ISLAMABAD: On the 6th anniversary of the US raid to kill Osama Bin Laden in Abbottabad, the government on Tuesday conceded that findings of the judicial commission formed to probe the circumstances surrounding the May 2, 2011 incident could not be made public due to its ‘sensitivity’.
“However, it [the commission’s findings] could be made public [later] by any government when the need was felt,” said Minister of State for Information Marriyum Aurangzeb on Tuesday.

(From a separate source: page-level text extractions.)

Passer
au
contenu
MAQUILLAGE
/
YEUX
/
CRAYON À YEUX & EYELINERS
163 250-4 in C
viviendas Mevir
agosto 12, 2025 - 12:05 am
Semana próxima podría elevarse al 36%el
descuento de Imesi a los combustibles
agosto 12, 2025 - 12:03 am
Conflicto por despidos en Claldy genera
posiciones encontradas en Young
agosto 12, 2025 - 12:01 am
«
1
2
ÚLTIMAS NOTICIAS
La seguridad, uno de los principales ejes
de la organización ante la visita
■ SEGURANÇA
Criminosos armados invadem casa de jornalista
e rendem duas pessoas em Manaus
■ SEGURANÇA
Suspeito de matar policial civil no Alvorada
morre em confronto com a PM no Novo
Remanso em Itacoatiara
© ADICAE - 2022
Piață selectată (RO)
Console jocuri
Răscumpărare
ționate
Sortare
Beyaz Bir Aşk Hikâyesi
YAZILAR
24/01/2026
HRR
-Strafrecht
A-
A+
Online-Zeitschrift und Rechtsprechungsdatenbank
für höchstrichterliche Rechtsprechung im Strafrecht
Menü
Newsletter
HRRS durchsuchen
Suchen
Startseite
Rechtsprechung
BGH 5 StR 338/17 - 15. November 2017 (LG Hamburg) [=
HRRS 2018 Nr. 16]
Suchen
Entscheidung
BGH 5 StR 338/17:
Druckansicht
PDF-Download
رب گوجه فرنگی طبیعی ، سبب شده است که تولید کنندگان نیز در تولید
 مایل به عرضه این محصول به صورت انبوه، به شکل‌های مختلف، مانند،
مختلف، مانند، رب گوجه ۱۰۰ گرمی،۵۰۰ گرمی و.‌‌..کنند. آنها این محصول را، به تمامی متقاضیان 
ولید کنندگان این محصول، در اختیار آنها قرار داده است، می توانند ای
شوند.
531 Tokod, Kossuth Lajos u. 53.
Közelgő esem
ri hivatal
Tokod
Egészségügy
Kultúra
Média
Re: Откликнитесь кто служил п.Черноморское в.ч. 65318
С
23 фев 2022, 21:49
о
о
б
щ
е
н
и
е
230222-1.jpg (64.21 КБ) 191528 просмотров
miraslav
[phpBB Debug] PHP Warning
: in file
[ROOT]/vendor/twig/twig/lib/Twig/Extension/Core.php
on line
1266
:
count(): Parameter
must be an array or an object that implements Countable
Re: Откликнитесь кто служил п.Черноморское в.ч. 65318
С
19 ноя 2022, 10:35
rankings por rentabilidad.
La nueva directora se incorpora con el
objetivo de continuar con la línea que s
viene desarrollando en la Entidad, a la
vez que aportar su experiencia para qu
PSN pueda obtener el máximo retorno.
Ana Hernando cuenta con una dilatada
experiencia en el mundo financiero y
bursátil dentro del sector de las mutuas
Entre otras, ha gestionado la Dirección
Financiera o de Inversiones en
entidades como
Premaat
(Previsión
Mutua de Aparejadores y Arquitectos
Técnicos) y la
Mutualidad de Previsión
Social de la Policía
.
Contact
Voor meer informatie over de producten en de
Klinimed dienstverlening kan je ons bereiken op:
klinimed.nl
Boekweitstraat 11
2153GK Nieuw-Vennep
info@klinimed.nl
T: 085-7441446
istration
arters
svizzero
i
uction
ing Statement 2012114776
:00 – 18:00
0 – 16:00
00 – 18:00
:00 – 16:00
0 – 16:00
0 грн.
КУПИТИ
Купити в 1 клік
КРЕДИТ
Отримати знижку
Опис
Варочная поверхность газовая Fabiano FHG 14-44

She was answering a question while addressing the workers of Abbottabad Electronic Media Association.
Talking to The Express Tribune on the topic, Aurangzeb later said some reports were not made public because of their sensitive nature and governments made them public when they deemed it necessary.
Findings of the four-member Abbottabad Commission – headed by former Supreme Court judge, Justice Javed Iqbal, were submitted to the then prime minister Parvez Asharf in January 2013. However, the then PPP government had declared it ‘classified’.
Parts of the report were leaked to the media in July 2013 in which the commission held both the government and the military responsible for the ‘gross incompetence’ leading to ‘collective failures’ that allowed both Bin Laden to escape detection, and the US to perpetrate ‘an act of war’.
Various quarters – including some PPP leaders – have demanded that the findings are made public, particularly after the publication of a controversial article in February by Husain Haqqani, Pakistan’s former ambassador to the US.
In an opinion piece published in The Washington Post on March 13, Haqqani admitted to facilitating stationing of the US special operations and intelligence personnel in Pakistan and forging links that eventually allowed the US to carry out its 2011 raid in Abbottabad.
The former ambassador also indicated that while Islamabad was ‘officially kept out of the loop’, the PPP-led government was aware of both the developments.